» **TEKS TERSEDIA**:
§

Dinikahkan dengan pelaku atau memeliharan anak tanpa suami?
Sungguh dilematis pilihan orang tua. Dalam banyak kasus perkosaan atau hamil di luar nikah, orangtua dihadapkan pada pilihan yang sulit . Di satu sisi ada tanggung jawab moral orang tua terhadap anak yang terlanjur dikandung . Manakah yang harus didahulukan ? menyelamatkan anak sendiri dan bayi yang dikandung , atau menyelamatkan nama keluarga berikut semua konsekuensinya ?
Kasus ini pernah dialami oleh seorang kenalan . Seorang wanita muda diperkenalkan oleh kakak kandungnya kepada seorang pria dewasa . Tidak ada maksud untuk menjodohkan keduanya . Apa mau dikata sang pria jatuh cinta mati matian. Si wanita enggan bersikap kurang sopan . Melihat latar belakang pria ini, yang berprofesi sebagai aparat dan berasal dari keluarga baik baik, gadis ini yakin pria ini tidak mempunyai niat yang buruk . Apalagi kedua orang tua mereka saling mengenal .  Gadis ini dengan sopan menolak ajakan pria untuk bepergian jauh . Mereka hanya bertemu di rumah atas sepengetahuan orang tua si gadis .

§

» **TUGAS LATIHAN INI**:
A. Jawablah pertanyaan berikut berdasarkan teks tentang dilema orang tua, dengan menandai setiap jawaban seperti pertanyaannya.
(i) Dalam kasus apa saja orang tua dihadapkan pada pilihan yang sulit?
(ii) Apa profesi pria yang diperkenalkan kepada wanita muda itu?
(iii) Di mana wanita muda itu dan sang pria hanya bertemu?
B. Lanjutkan teks tentang dilema orang tua mulai dari bagian setelah kalimat terakhirnya.

§

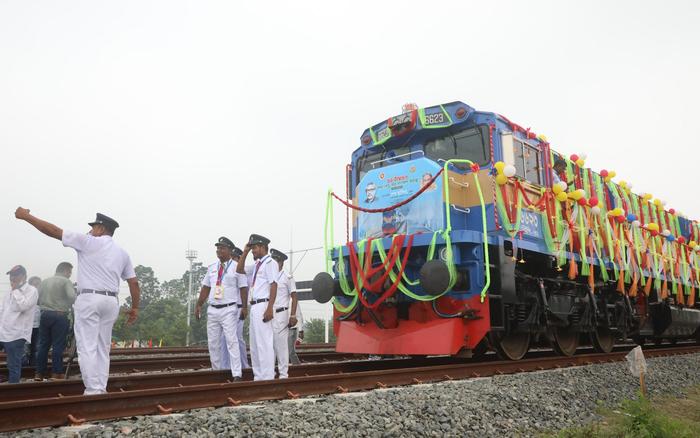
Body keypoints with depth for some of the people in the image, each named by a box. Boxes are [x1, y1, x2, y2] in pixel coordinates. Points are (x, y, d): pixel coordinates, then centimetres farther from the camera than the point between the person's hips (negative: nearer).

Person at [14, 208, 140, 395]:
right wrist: (135, 308, 19)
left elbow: (53, 231, 0)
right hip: (111, 301, 6)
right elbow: (134, 283, 13)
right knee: (102, 348, 11)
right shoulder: (122, 253, 16)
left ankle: (93, 390, -6)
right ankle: (101, 389, 11)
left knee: (87, 348, -3)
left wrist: (25, 216, 10)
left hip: (89, 298, -6)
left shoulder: (88, 242, -1)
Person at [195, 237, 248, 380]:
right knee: (213, 342, 10)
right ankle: (216, 371, 21)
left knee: (231, 341, -10)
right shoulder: (211, 268, 13)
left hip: (229, 309, -6)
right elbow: (205, 288, 16)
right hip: (212, 309, 6)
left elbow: (243, 288, -6)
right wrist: (199, 305, 11)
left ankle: (237, 374, -9)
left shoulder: (236, 267, -3)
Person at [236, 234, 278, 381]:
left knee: (264, 342, -7)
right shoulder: (256, 265, 18)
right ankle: (258, 376, 22)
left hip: (263, 306, -9)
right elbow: (239, 270, 25)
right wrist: (245, 252, 14)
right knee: (254, 344, 14)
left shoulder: (270, 263, -8)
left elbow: (273, 286, -15)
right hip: (254, 307, 9)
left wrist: (270, 308, -22)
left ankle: (267, 377, -2)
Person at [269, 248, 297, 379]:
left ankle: (283, 374, 4)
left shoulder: (287, 277, 1)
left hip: (281, 314, -4)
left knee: (281, 344, -3)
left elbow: (294, 297, -1)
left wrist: (293, 315, -8)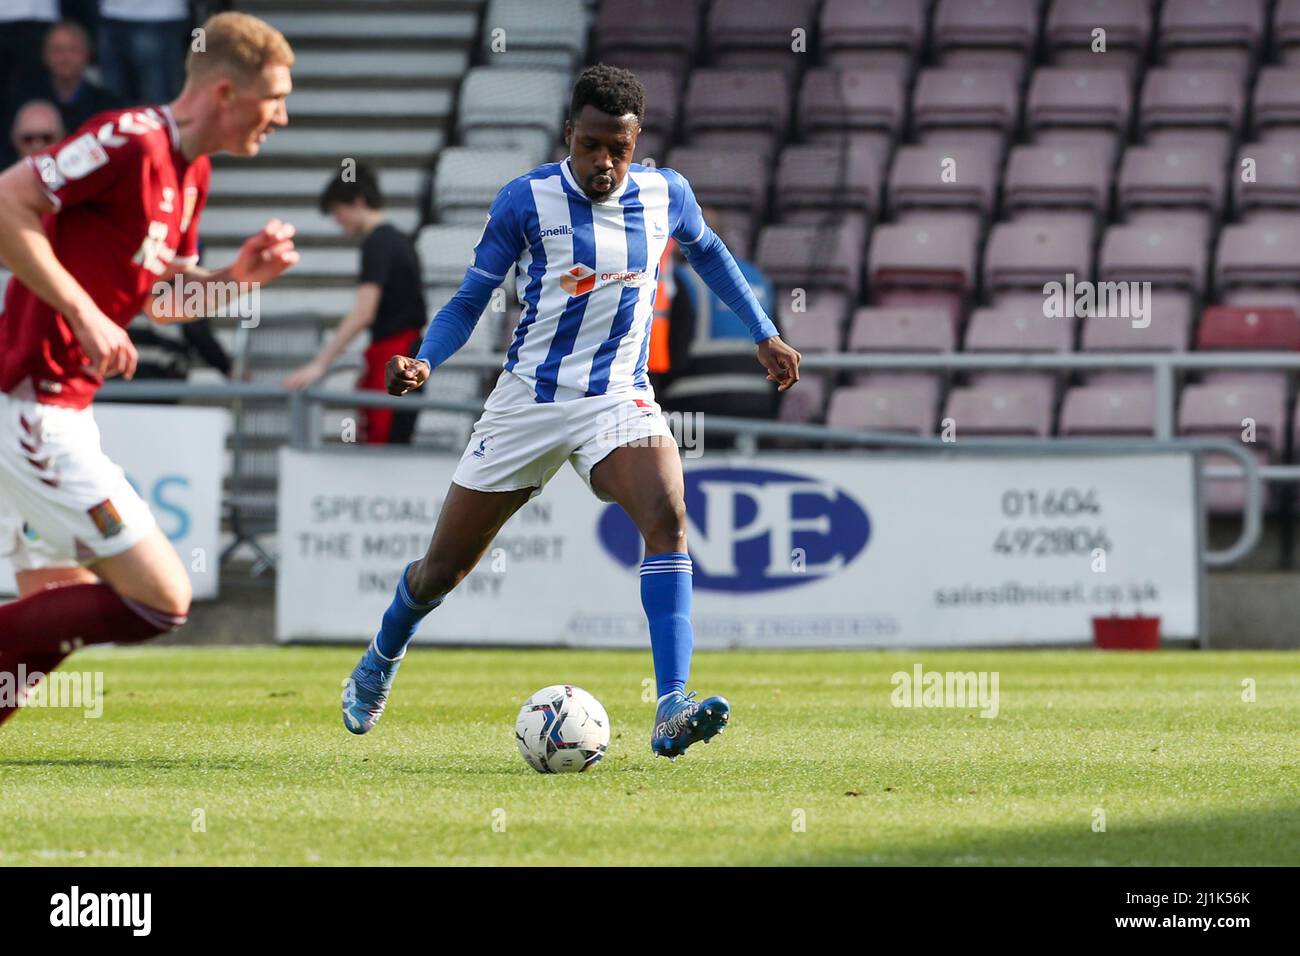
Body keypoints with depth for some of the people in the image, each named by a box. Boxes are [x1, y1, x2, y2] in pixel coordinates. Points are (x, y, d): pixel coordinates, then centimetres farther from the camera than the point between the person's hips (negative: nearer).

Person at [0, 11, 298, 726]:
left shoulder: (191, 173, 15)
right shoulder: (133, 140, -15)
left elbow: (161, 302, 24)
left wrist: (237, 277, 6)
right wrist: (83, 312, -24)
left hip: (58, 410, 10)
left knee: (59, 611, 14)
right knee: (161, 600, -11)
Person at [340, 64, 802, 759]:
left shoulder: (666, 195, -2)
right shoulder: (527, 200, -10)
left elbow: (706, 252, 21)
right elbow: (470, 299, -2)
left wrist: (764, 334, 22)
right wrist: (424, 361, -20)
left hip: (619, 397, 1)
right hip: (528, 399, -1)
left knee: (667, 517, -29)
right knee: (444, 566, 8)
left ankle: (671, 713, -36)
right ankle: (379, 664, 42)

§

» **JAWABAN TIAP TUGAS**:
A.
(i) Dalam kasus perkosaan atau hamil di luar nikah.
(ii) Ia berprofesi sebagai aparat.
(iii) Mereka hanya bertemu di rumah atas sepengetahuan orang tua si gadis.

B.
Namun lama-kelamaan pria ini merasa tertantang untuk bisa membawa si gadis keluar dari area yang dikenal kedua keluarganya. Suatu hari pria itu menjemput gadis ini dari tempatnya bekerja (sebuah bank swasta) dengan berita bahwa kakak si gadis meminta bertemu di sebuah restoran . Tanpa curiga gadis ini mau diajak pergi . Malang bagi si gadis, dalam perjalanan terjadi peristiwa perkosaan .
Keluarga gadispun berang bukan kepalang. Apalagi saat pria mengatakan ini terjadi atas dasar suka sama suka. Kenyataan menunjukan gadis tersebut sempat melompat keluar dari Jip yang membawanya , sehingga mengalami cedera kaki dan lutut parah. Keluarga pria pun menawarkan solusi untuk menikahkan keduanya secara baik baik , sebagaimana niat sang pria sebenarnya adalah menjadikan gadis itu sebagai istri . Inikah solusi yang ideal ?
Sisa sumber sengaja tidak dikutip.